1. George-Paschal Desbarats was a French-Canadian printer, publisher, businessman, and landowner.

1. George-Paschal Desbarats was a French-Canadian printer, publisher, businessman, and landowner.
George-Paschal Desbarats was born in Quebec City in Lower Canada on 11 August 1808, the third son of Marie-Josephte and Pierre-Edouard Desbarats, a printer and Deputy Registrar of the Legislative Assembly of Lower Canada.
George-Paschal Desbarats managed the family business from 1826 when his father fell ill and took it over when his father died two years later.

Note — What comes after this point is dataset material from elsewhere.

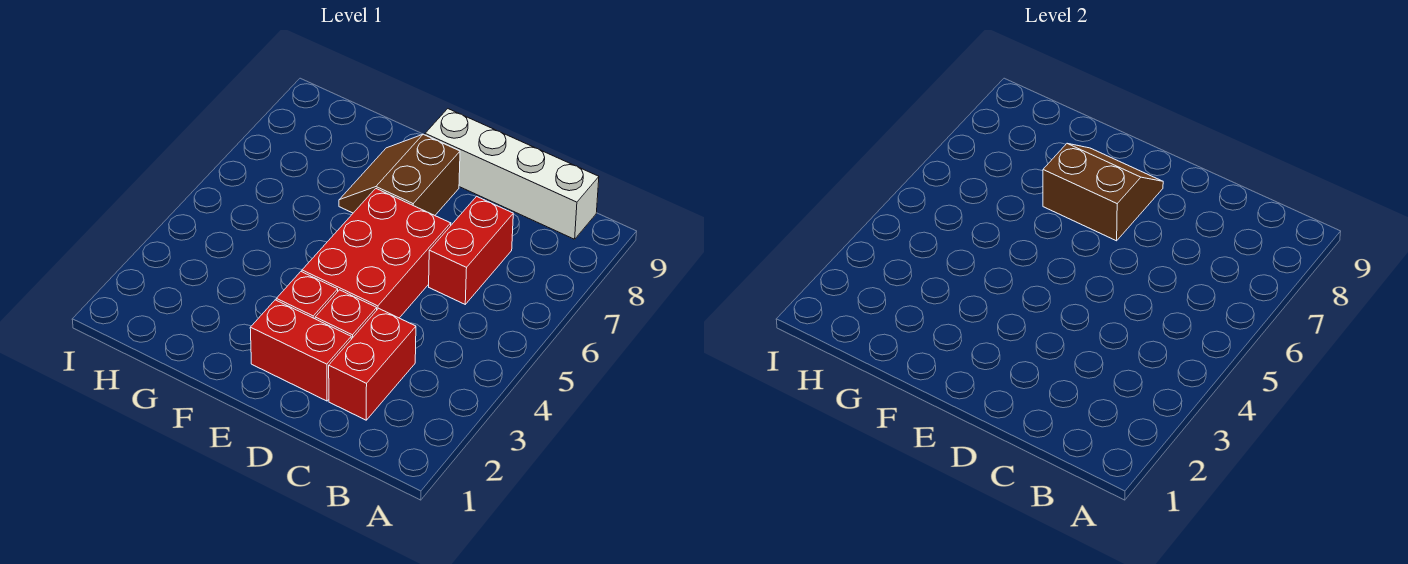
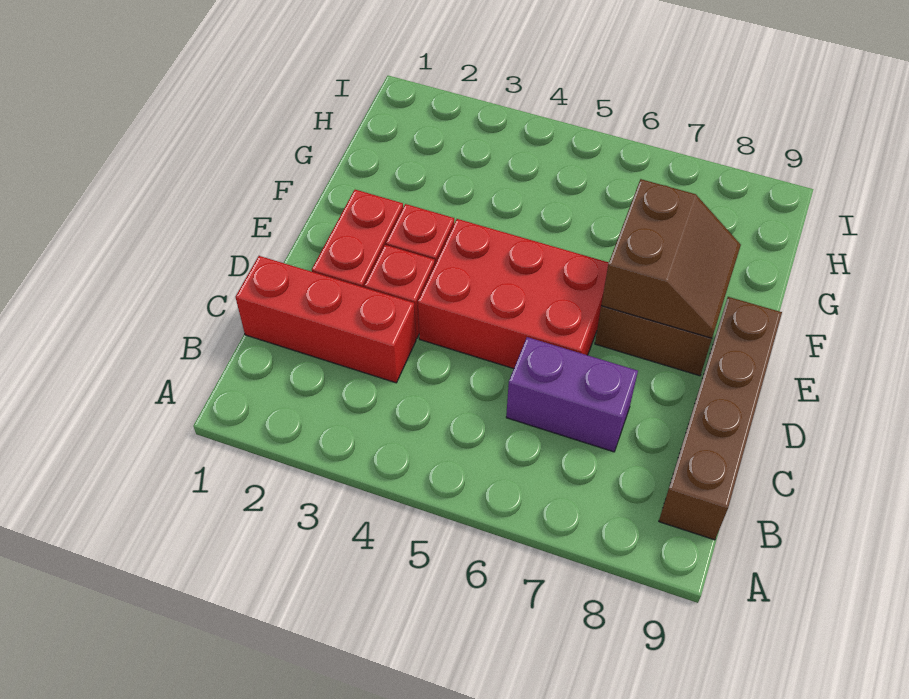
white 1x4 brick [425,109,599,239] -> brown 1x4 brick [659,297,782,540]
red 1x2 brick [329,308,416,420] -> red 1x3 brick [236,256,416,383]
red 1x2 brick [429,196,513,304] -> purple 1x2 brick [506,337,638,452]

George-Paschal Desbarats continued the business's relations with its co-owner Thomas Cary, and they may have co-owned Cary's Quebec Mercury newspaper from 1828 to 1848.

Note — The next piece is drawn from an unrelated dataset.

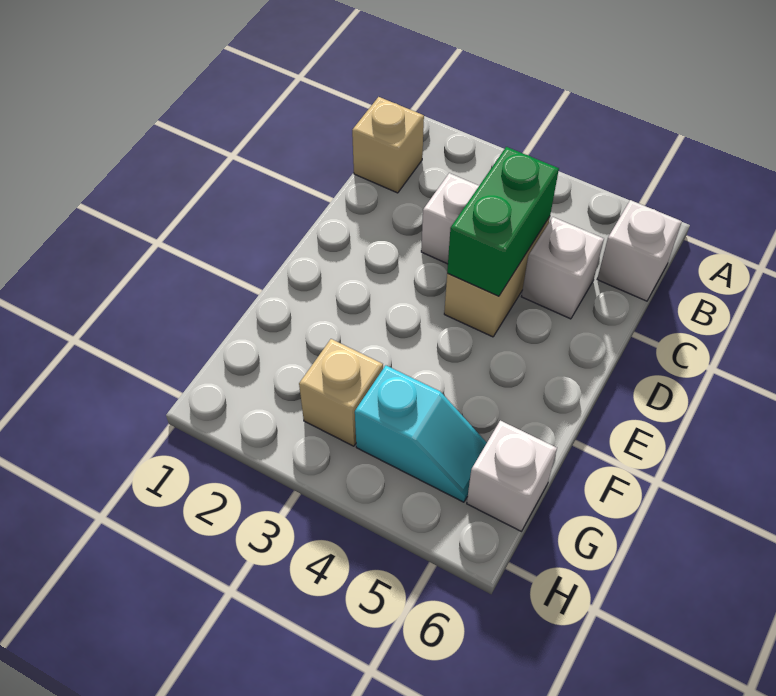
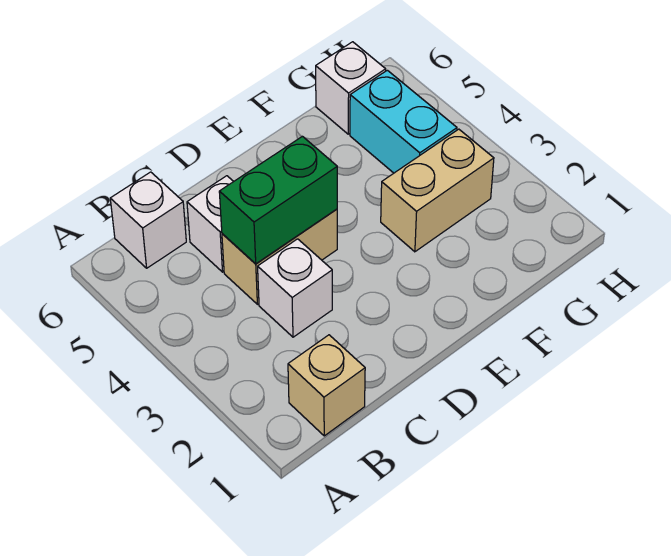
tan 1x1 brick [299,339,383,446] -> tan 1x2 brick [381,129,494,252]
cyan 1x2 slope [355,365,487,502] -> cyan 1x2 brick [350,70,457,173]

George-Paschal Desbarats thus moved as the capital did throughout the period to Kingston, Montreal, Toronto, and Quebec City, where in 1860 he and Derbershire established a business with the help of his son George-Edouard Desbarats and were responsible for the publication of works by such French-Canadian writers as Philippe-Joseph Aubert de Gaspe and Ernest Gagnon as well as the literary journal Le Foyer canadien.
George-Paschal Desbarats invested in railways and mining, and with Derbershire he acquired the Ottawa Glass Works near Vaudreuil, one of the province's first glassworks.

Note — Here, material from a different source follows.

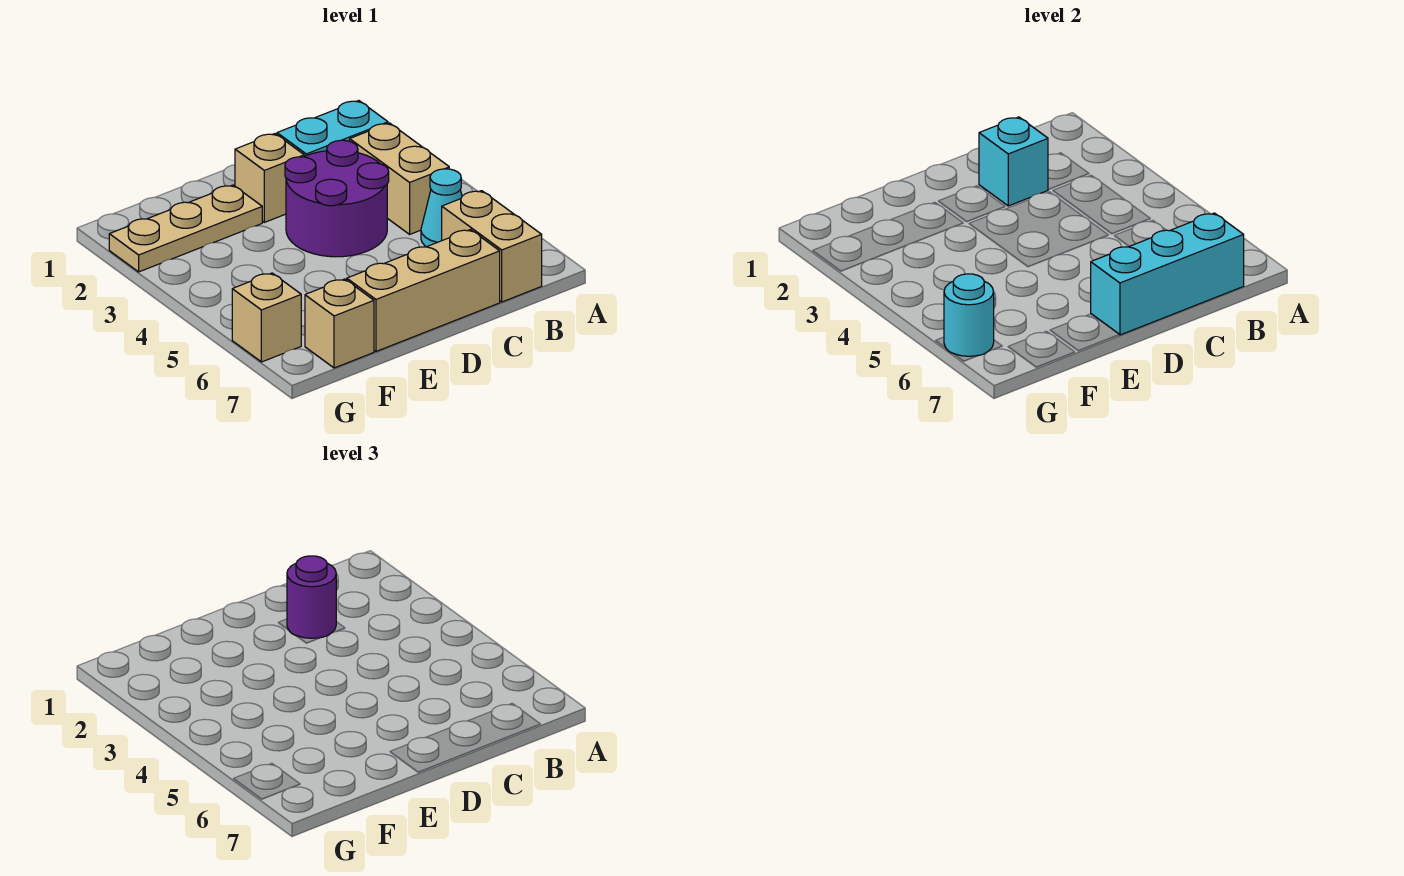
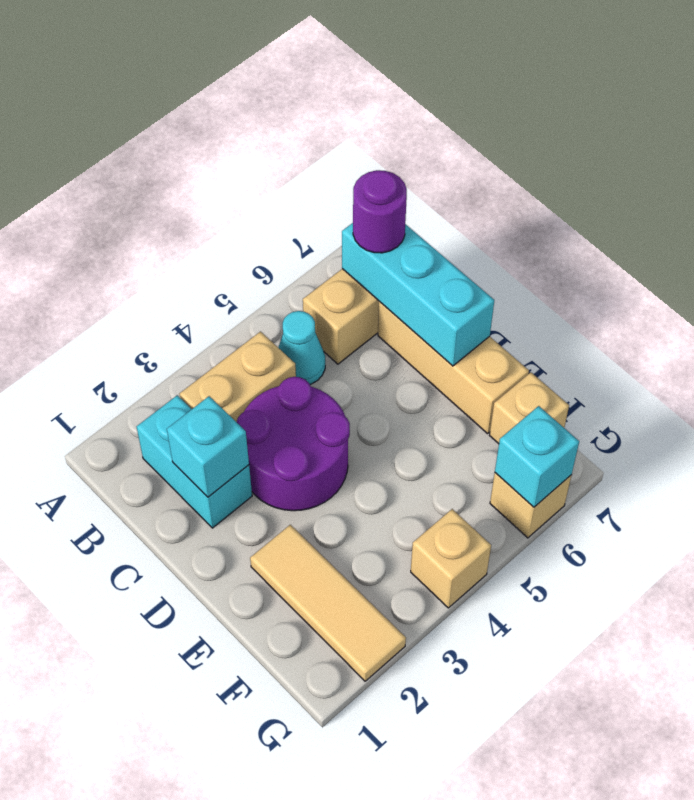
purple 1x1 round brick [287,556,336,638] -> purple 1x1 round brick moved to [353,170,407,253]
tan 1x1 brick [235,134,304,222] -> tan 1x1 brick moved to [411,509,491,608]
tan 1x3 plate [109,185,262,272] -> tan 1x3 tile [250,525,406,681]
cyan 1x1 round brick [944,274,994,356] -> cyan 1x1 brick [495,406,579,507]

George-Paschal Desbarats invested in the St Lawrence and Atlantic Railroad, which he promoted with a pamphlet in 1849 titled The St Lawrence and Atlantic Railroad: its position as a private undertaking, and advantages as a national work.
In 1847 George-Paschal Desbarats bought many properties and tracts of land, including one in the Chaudiere valley where gold was being prospected, and a mining tract north of Lake Huron called the George-Paschal Desbarats Location.
George-Paschal Desbarats was secretary of the Montreal Mining Company in 1847 and became president of the St Lawrence Mining Company in 1854.
George-Paschal Desbarats married three times, first to Henriette Dionne, daughter of Amable Dionne.